Monday 10 June 2019

Excellent Women

In a fascinating post, Patrick Kurp today quotes a typically pithy, gossipy life from John Aubrey's Brief Lives. It reminded me of a passage from Aubrey that I came across while researching my book. This was his thumbnail sketch of a kinswoman of his, Elizabeth Danvers (née Neville), who had 'prodigeous parts for a Woman. I have heard my father’s mother say that she had Chaucer at her fingers' ends. A great Politician; great Witt and spirit, but revengeful: knew how to manage her estate as well as any man; understood Jewels as well as any Jeweller. Very Beautiful, but only short-sighted. To obtain Pardons for her Sonnes she maryed Sir Edmund Carey, cosen-german to Queen Elizabeth, but kept him to hard meate.'
  The last phrase, I guess, means that her marriage to Sir Edmund was a mariage blanc. The sons whose lives she saved by this alliance had been obliged to flee the country after a feud with a local family ended in murder. One of them was later beheaded for his part in the Essex rebellion. Lady Carey died in 1630 at an advanced age, having already secured herself one of the most beautiful monuments of its time, carved by the great Nicholas Stone. (It stands in St Michael's, Church Stowe, in Northamptonshire, and is well worth seeking out.)

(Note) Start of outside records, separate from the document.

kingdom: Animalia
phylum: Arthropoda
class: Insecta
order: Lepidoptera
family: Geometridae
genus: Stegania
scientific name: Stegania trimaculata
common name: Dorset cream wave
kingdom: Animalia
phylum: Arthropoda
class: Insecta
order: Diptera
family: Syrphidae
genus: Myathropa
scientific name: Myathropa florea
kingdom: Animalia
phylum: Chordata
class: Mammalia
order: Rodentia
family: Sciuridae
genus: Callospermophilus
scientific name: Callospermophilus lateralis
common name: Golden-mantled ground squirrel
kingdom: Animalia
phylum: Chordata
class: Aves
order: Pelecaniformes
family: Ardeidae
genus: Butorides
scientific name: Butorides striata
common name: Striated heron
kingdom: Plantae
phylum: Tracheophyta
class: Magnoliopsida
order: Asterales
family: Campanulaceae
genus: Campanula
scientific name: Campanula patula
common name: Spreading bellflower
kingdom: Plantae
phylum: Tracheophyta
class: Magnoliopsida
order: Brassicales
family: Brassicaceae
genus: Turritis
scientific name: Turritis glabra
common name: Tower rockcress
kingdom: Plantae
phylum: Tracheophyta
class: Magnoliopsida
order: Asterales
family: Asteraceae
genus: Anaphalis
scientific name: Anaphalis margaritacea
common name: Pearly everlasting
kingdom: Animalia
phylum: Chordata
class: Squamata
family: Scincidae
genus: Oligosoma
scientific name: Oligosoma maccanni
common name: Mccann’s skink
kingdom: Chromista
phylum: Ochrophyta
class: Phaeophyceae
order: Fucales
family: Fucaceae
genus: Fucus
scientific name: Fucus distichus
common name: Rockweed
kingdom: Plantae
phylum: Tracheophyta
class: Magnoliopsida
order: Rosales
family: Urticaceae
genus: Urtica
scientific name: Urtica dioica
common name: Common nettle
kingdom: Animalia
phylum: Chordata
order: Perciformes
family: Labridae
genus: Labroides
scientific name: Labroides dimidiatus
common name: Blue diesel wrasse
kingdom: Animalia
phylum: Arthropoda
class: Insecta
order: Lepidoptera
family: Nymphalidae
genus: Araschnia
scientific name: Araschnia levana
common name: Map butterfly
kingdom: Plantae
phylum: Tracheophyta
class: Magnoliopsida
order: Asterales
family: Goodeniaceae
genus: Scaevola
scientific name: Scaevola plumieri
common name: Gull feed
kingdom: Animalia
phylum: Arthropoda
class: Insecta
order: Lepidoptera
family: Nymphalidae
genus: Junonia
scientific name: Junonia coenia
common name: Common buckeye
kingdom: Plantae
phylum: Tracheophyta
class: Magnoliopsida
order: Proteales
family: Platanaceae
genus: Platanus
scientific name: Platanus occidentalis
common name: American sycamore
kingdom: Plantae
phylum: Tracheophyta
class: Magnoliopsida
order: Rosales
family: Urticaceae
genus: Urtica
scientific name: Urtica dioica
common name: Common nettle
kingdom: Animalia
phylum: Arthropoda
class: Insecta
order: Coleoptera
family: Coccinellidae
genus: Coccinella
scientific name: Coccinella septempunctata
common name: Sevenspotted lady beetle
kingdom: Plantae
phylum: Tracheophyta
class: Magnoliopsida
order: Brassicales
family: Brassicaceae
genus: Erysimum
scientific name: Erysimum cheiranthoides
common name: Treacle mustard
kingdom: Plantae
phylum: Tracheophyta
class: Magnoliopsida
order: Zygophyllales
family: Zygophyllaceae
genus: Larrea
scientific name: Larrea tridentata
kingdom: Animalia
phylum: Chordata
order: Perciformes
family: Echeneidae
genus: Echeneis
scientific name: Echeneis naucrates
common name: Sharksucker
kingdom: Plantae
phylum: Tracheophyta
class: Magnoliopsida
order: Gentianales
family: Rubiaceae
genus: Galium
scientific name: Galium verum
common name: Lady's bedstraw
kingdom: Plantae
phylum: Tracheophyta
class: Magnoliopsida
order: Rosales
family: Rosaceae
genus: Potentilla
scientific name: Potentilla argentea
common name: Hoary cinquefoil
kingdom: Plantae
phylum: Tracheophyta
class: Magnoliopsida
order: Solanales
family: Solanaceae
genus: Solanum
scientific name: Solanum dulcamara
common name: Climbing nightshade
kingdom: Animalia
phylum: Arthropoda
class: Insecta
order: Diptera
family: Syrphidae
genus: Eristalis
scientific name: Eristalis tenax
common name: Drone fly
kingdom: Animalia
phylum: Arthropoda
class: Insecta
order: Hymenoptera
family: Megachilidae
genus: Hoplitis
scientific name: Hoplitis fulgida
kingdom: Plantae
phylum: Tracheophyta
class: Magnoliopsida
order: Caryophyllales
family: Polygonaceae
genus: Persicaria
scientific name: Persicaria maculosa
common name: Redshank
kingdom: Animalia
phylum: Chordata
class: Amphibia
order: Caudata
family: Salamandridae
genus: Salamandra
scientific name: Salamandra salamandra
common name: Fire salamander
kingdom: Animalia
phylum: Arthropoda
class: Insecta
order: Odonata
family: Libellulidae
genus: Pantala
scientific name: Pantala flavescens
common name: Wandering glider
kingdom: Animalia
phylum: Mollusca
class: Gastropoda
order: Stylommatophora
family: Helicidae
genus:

  The early seventeenth century seems to have been remarkably rich in women of great talent and practical ability. As I researched my book, I kept coming across them. One was another, later Elizabeth Carey (Lady Berkeley), who also has a notably beautiful monument by Stone. This Lady Elizabeth was a scholar, poet and patron of the arts from an early age – and proved also to be a woman of great practical ability, taking over the running of her wildly extravagant husband's estates and managing to pay off his huge debts. She died on her estate as Cranford, Middlesex (where she is buried), having lived her latter years 'amongst her thousands of books'.


Then there is Mary Browne, the much misused wife of the Second Earl of Southampton (who seems to have preferred men to women), who cut her out of his will and decreed that her children be taken from her. Mary, refusing to take this lying down, fought a successful battle to have this will overturned, regaining her status and rights, and having her children returned to her. What's more, she ignored her late husband's expressed wish to have his own monument, with a separate one for his parents (and no trace at all of his wife). Mary ensured that a single monument was built (at Titchfield in Hampshire), with her mother-in-law in pride of place, and her own name and lineage conspicuously displayed.
  One of Mary's sons was Henry, who became the Third Earl of Southampton, dedicatee of Shakespeare's narrative poems and very probably the Fair Youth of the Sonnets. It was to him, as it happens, that Elizabeth Danvers' sons fled after the murder, claiming his protection before they crossed to the Continent. And it was he who commissioned one of the most touching monuments to a dead child – his daughter, Lady Mary Wriothesley, who died in 1615 aged four years and four months. This monument (also at Titchfield) is unusual for its time in showing a child who looks like a child rather than a miniature adult, and might well have been made by the legendary Epiphanius Evesham.

  Mention of Evesham leads us to another redoubtable woman, Lady Frances St Pol, who, having been widowed, was relentlessly courted by the odious Third Baron Rich (they are both portrayed in a memorial tondo by Evesham at Snarford in Lincolnshire). Rich had divorced his first wife, the beautiful and gifted Lady Penelope Devereux, whom he married by force, and now he intended to get his hands on the wealth of Lady Frances, 'a person of shining conversation and eminent beauty' who was also one of the richest women in the county. Happily, by the time Rich married her, the resourceful Lady Frances had so arranged her affairs as to put her wealth beyond the reach of her avaricious husband. He died, disappointed, within three years of the marriage, and she spent the rest of her life doing good works in Snarford and farther afield. Another excellent woman.